Thanks, Coolburn. Your opening line says it best. Any normal ski operator would be thrilled with all the snow. I hear that some of the resorts in Utah (where they've also had record snowfall this year) are taking reservations through June! But not "We don't give a s--t" Aramark.
It's tempting to write off each year of Aramark failures as being beyond Aramark's control. Aramark took over in March 2016. In 2017 there was record snow, and in 2020 and 2021 there was the Wuhan virus panic, providing excuses (real or imagined) not to do things like open the HSCs. In 2022 NPS closed Badger Pass Road and Tuolumne Meadows Campground for major infrastructure projects, removing two revenue-generating operations (the stores at TM and GP).
Nevertheless, as far as I can tell, Aramark hasn't done jack squat to even
try to provide services, because it doesn't give a s--t, and NPS doesn't demand that it does. In 2020 Aramark kicked staff out of housing in the park because it was too cheap to pay NPS for the housing while the park was closed to visitors. Before that, it started charging for the TM shuttle, then stopped running that altogether; and it hasn't maintained the fleet of valley shuttle buses like it should.
The complaint page for the Dept. of Interior Inspector General is
here. That might be a good place to start.

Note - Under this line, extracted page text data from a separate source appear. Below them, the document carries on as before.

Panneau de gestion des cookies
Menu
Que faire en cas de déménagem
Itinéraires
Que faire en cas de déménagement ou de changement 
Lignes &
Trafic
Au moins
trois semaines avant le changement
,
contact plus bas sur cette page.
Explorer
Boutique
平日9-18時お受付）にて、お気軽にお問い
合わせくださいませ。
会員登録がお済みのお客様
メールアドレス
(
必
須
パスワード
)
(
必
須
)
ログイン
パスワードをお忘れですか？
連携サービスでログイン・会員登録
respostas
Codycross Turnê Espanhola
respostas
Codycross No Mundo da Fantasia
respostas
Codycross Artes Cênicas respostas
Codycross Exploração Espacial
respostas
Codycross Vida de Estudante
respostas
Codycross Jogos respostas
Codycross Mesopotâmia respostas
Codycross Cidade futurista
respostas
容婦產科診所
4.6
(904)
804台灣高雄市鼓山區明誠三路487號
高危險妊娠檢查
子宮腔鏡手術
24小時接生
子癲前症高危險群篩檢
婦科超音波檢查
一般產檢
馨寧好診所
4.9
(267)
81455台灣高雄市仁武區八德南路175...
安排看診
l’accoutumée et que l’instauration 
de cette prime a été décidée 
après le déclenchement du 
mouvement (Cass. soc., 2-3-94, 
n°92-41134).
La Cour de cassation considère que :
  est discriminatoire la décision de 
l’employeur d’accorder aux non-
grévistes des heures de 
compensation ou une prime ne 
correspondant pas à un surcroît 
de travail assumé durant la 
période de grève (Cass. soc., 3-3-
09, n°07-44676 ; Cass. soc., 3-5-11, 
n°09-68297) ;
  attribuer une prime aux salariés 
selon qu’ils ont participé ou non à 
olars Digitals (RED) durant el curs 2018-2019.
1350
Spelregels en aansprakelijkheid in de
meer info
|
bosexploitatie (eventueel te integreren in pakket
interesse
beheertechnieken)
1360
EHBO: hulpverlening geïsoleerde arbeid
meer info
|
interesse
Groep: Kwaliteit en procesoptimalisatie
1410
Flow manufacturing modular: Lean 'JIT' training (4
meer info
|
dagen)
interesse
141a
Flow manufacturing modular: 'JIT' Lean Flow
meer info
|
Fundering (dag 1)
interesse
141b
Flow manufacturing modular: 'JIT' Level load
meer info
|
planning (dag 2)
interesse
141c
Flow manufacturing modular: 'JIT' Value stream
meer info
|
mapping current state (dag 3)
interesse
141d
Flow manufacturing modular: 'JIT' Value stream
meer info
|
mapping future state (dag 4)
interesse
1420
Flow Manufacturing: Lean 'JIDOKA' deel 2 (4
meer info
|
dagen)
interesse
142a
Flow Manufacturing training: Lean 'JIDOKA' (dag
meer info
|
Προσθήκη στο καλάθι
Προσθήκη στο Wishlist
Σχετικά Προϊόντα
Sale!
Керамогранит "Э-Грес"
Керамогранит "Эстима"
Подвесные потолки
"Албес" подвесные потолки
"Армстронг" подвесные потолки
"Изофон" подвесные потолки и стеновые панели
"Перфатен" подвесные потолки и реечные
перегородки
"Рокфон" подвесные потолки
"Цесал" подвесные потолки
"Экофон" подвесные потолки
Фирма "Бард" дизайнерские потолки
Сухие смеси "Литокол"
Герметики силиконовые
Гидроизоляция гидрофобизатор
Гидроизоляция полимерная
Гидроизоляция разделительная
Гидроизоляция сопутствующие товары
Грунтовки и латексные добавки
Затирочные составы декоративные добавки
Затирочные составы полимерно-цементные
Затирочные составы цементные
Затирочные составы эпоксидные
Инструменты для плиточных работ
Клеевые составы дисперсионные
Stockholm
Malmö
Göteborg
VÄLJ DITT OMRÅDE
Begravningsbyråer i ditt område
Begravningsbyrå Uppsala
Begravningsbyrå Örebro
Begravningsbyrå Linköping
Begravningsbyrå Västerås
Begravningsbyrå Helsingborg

Both the DOIIG and NPS pages have information about freedom of information act requests; it would seem it's time to get a copy of the contract with Aramark and see to what extent Aramark's cavalier attitude is the result of poor lawyering by the NPS in drawing up that contract.
If what Aramark is doing is permissible within the scope of its contract, then that contract needs to be cancelled - the NPS exists to serve the public, not to hand out concession contracts to companies that are incompetent and indifferent. And if what Aramark is doing constitutes a breach of contract, then the contract needs to be cancelled, and Aramark needs to pay.